DIRECTIONS FOR THIS TASK: Each entry should be printed exactly, with its images omitted.

Dataset items
- Opening Delimiter -

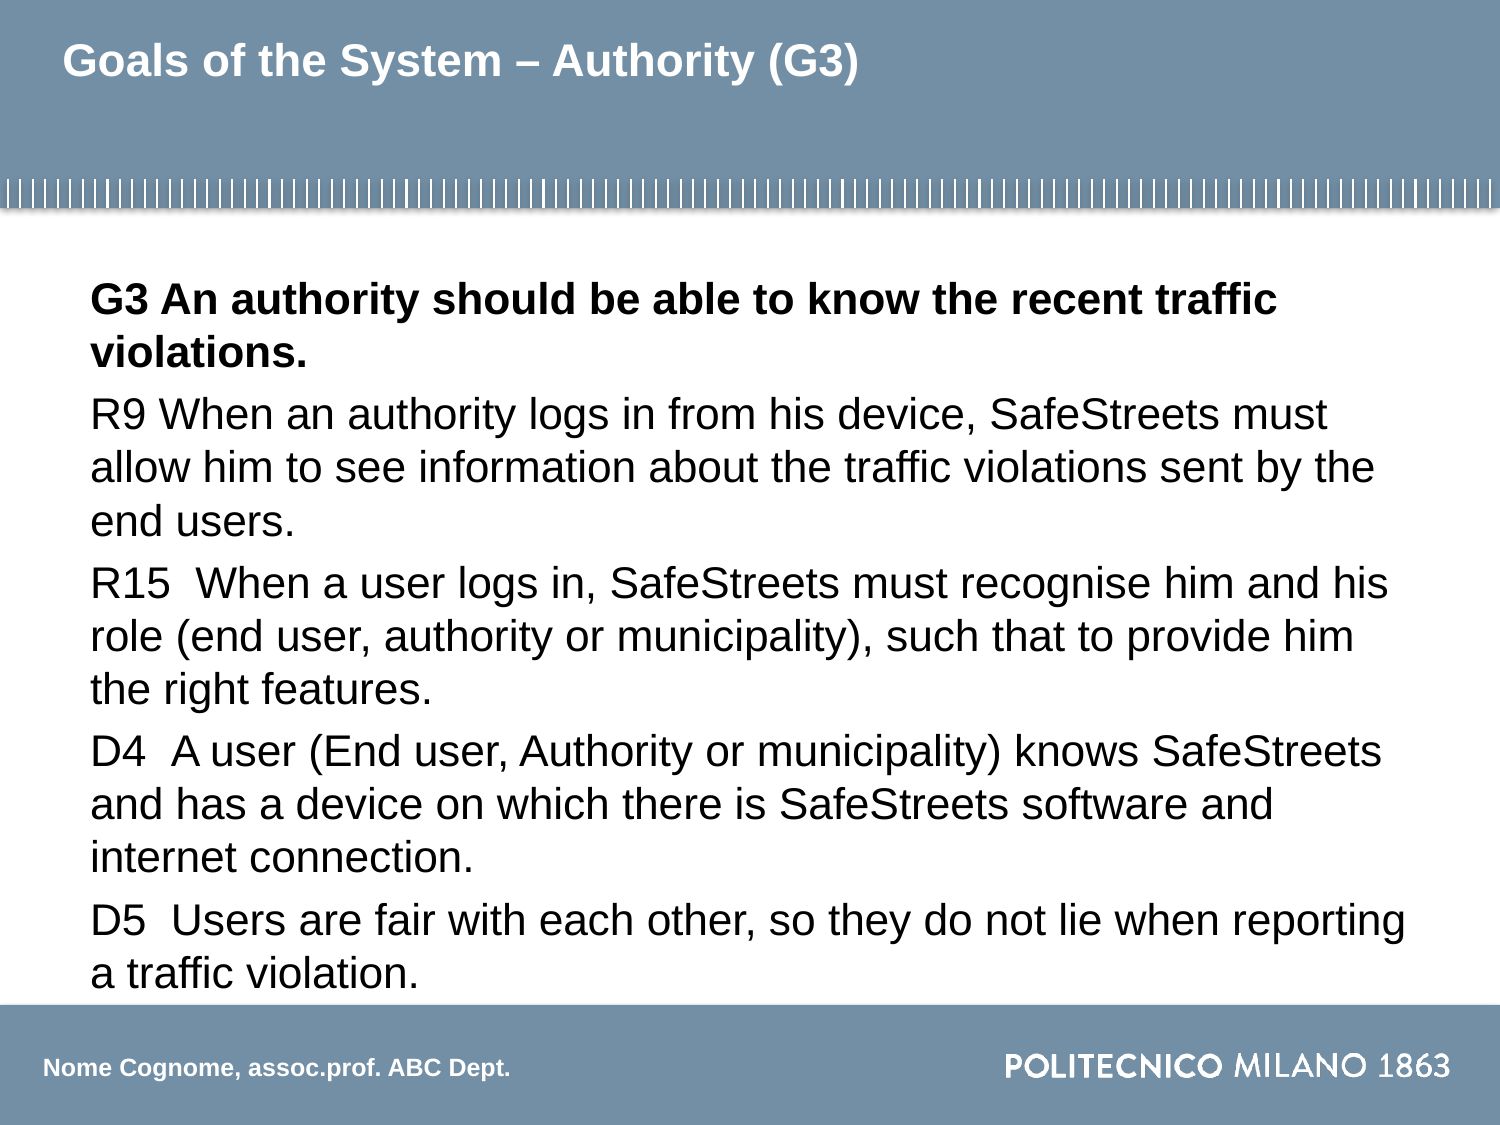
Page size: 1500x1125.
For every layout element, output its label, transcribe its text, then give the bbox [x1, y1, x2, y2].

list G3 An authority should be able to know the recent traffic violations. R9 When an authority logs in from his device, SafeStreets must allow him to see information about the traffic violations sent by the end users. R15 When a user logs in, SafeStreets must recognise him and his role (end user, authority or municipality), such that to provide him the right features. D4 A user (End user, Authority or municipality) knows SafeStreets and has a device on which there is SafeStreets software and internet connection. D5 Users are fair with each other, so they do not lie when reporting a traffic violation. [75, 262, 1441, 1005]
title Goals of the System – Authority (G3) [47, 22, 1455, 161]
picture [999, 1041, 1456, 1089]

- Closing Delimiter -

RESULT BELOW:
Page size: 1500x1125.
For every layout element, output its label, transcribe its text, then give the bbox [x1, y1, x2, y2].

list G3 An authority should be able to know the recent traffic violations. R9 When an authority logs in from his device, SafeStreets must allow him to see information about the traffic violations sent by the end users. R15 When a user logs in, SafeStreets must recognise him and his role (end user, authority or municipality), such that to provide him the right features. D4 A user (End user, Authority or municipality) knows SafeStreets and has a device on which there is SafeStreets software and internet connection. D5 Users are fair with each other, so they do not lie when reporting a traffic violation. [75, 262, 1441, 1005]
title Goals of the System – Authority (G3) [47, 22, 1455, 161]
picture [999, 1041, 1456, 1089]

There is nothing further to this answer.